Brief
Render every line of the records below as a two-column Markdown table, with the row number under "Row" and the line itself under "Line," skipping any blank lines.

Extracted records
****

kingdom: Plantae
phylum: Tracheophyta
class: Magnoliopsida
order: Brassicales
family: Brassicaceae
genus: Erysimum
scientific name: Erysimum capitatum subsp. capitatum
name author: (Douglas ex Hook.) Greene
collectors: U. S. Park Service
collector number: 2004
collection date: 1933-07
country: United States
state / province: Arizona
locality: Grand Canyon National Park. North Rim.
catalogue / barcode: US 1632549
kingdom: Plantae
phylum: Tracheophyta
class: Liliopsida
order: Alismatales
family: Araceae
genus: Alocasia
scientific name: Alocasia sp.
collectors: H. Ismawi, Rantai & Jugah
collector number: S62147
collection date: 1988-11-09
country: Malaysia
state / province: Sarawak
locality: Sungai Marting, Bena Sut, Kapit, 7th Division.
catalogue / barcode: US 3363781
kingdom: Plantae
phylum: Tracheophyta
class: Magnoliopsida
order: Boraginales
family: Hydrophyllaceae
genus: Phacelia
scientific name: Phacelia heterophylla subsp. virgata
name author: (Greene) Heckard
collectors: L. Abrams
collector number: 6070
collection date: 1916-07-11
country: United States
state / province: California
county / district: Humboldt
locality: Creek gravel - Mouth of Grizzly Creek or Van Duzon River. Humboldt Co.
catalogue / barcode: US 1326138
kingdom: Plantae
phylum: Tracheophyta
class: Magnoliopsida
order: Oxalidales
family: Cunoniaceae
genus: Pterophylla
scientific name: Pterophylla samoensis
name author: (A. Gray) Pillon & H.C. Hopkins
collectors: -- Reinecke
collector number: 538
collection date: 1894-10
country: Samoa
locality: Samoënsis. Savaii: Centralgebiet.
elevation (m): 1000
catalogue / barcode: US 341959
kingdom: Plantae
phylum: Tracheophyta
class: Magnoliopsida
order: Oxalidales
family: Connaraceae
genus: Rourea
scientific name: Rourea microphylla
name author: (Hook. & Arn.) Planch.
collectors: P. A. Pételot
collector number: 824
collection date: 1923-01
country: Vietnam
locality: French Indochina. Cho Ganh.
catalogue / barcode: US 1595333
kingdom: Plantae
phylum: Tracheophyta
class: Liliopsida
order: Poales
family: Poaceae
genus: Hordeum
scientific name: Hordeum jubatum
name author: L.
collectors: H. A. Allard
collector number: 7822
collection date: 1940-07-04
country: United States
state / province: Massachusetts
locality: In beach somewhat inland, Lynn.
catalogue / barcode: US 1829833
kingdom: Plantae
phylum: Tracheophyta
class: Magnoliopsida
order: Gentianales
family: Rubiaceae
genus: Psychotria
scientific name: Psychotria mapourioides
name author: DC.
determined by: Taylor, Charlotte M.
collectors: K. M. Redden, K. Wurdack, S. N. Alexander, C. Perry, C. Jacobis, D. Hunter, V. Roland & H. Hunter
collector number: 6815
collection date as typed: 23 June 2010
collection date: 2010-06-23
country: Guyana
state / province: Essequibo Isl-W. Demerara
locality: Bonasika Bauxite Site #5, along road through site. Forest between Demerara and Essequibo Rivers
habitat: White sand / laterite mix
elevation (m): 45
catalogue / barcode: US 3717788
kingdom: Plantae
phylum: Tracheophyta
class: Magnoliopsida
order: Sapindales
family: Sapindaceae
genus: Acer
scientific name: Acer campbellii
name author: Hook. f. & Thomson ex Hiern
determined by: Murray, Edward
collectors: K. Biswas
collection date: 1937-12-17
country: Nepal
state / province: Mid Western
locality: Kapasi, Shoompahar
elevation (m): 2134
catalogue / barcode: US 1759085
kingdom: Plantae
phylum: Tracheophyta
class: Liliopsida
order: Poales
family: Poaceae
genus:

****

Reply to the exercise
| Row | Line |
|---|---|
| 1 | kingdom: Plantae |
| 2 | phylum: Tracheophyta |
| 3 | class: Magnoliopsida |
| 4 | order: Brassicales |
| 5 | family: Brassicaceae |
| 6 | genus: Erysimum |
| 7 | scientific name: Erysimum capitatum subsp. capitatum |
| 8 | name author: (Douglas ex Hook.) Greene |
| 9 | collectors: U. S. Park Service |
| 10 | collector number: 2004 |
| 11 | collection date: 1933-07 |
| 12 | country: United States |
| 13 | state / province: Arizona |
| 14 | locality: Grand Canyon National Park. North Rim. |
| 15 | catalogue / barcode: US 1632549 |
| 16 | kingdom: Plantae |
| 17 | phylum: Tracheophyta |
| 18 | class: Liliopsida |
| 19 | order: Alismatales |
| 20 | family: Araceae |
| 21 | genus: Alocasia |
| 22 | scientific name: Alocasia sp. |
| 23 | collectors: H. Ismawi, Rantai & Jugah |
| 24 | collector number: S62147 |
| 25 | collection date: 1988-11-09 |
| 26 | country: Malaysia |
| 27 | state / province: Sarawak |
| 28 | locality: Sungai Marting, Bena Sut, Kapit, 7th Division. |
| 29 | catalogue / barcode: US 3363781 |
| 30 | kingdom: Plantae |
| 31 | phylum: Tracheophyta |
| 32 | class: Magnoliopsida |
| 33 | order: Boraginales |
| 34 | family: Hydrophyllaceae |
| 35 | genus: Phacelia |
| 36 | scientific name: Phacelia heterophylla subsp. virgata |
| 37 | name author: (Greene) Heckard |
| 38 | collectors: L. Abrams |
| 39 | collector number: 6070 |
| 40 | collection date: 1916-07-11 |
| 41 | country: United States |
| 42 | state / province: California |
| 43 | county / district: Humboldt |
| 44 | locality: Creek gravel - Mouth of Grizzly Creek or Van Duzon River. Humboldt Co. |
| 45 | catalogue / barcode: US 1326138 |
| 46 | kingdom: Plantae |
| 47 | phylum: Tracheophyta |
| 48 | class: Magnoliopsida |
| 49 | order: Oxalidales |
| 50 | family: Cunoniaceae |
| 51 | genus: Pterophylla |
| 52 | scientific name: Pterophylla samoensis |
| 53 | name author: (A. Gray) Pillon & H.C. Hopkins |
| 54 | collectors: -- Reinecke |
| 55 | collector number: 538 |
| 56 | collection date: 1894-10 |
| 57 | country: Samoa |
| 58 | locality: Samoënsis. Savaii: Centralgebiet. |
| 59 | elevation (m): 1000 |
| 60 | catalogue / barcode: US 341959 |
| 61 | kingdom: Plantae |
| 62 | phylum: Tracheophyta |
| 63 | class: Magnoliopsida |
| 64 | order: Oxalidales |
| 65 | family: Connaraceae |
| 66 | genus: Rourea |
| 67 | scientific name: Rourea microphylla |
| 68 | name author: (Hook. & Arn.) Planch. |
| 69 | collectors: P. A. Pételot |
| 70 | collector number: 824 |
| 71 | collection date: 1923-01 |
| 72 | country: Vietnam |
| 73 | locality: French Indochina. Cho Ganh. |
| 74 | catalogue / barcode: US 1595333 |
| 75 | kingdom: Plantae |
| 76 | phylum: Tracheophyta |
| 77 | class: Liliopsida |
| 78 | order: Poales |
| 79 | family: Poaceae |
| 80 | genus: Hordeum |
| 81 | scientific name: Hordeum jubatum |
| 82 | name author: L. |
| 83 | collectors: H. A. Allard |
| 84 | collector number: 7822 |
| 85 | collection date: 1940-07-04 |
| 86 | country: United States |
| 87 | state / province: Massachusetts |
| 88 | locality: In beach somewhat inland, Lynn. |
| 89 | catalogue / barcode: US 1829833 |
| 90 | kingdom: Plantae |
| 91 | phylum: Tracheophyta |
| 92 | class: Magnoliopsida |
| 93 | order: Gentianales |
| 94 | family: Rubiaceae |
| 95 | genus: Psychotria |
| 96 | scientific name: Psychotria mapourioides |
| 97 | name author: DC. |
| 98 | determined by: Taylor, Charlotte M. |
| 99 | collectors: K. M. Redden, K. Wurdack, S. N. Alexander, C. Perry, C. Jacobis, D. Hunter, V. Roland & H. Hunter |
| 100 | collector number: 6815 |
| 101 | collection date as typed: 23 June 2010 |
| 102 | collection date: 2010-06-23 |
| 103 | country: Guyana |
| 104 | state / province: Essequibo Isl-W. Demerara |
| 105 | locality: Bonasika Bauxite Site #5, along road through site. Forest between Demerara and Essequibo Rivers |
| 106 | habitat: White sand / laterite mix |
| 107 | elevation (m): 45 |
| 108 | catalogue / barcode: US 3717788 |
| 109 | kingdom: Plantae |
| 110 | phylum: Tracheophyta |
| 111 | class: Magnoliopsida |
| 112 | order: Sapindales |
| 113 | family: Sapindaceae |
| 114 | genus: Acer |
| 115 | scientific name: Acer campbellii |
| 116 | name author: Hook. f. & Thomson ex Hiern |
| 117 | determined by: Murray, Edward |
| 118 | collectors: K. Biswas |
| 119 | collection date: 1937-12-17 |
| 120 | country: Nepal |
| 121 | state / province: Mid Western |
| 122 | locality: Kapasi, Shoompahar |
| 123 | elevation (m): 2134 |
| 124 | catalogue / barcode: US 1759085 |
| 125 | kingdom: Plantae |
| 126 | phylum: Tracheophyta |
| 127 | class: Liliopsida |
| 128 | order: Poales |
| 129 | family: Poaceae |
| 130 | genus: |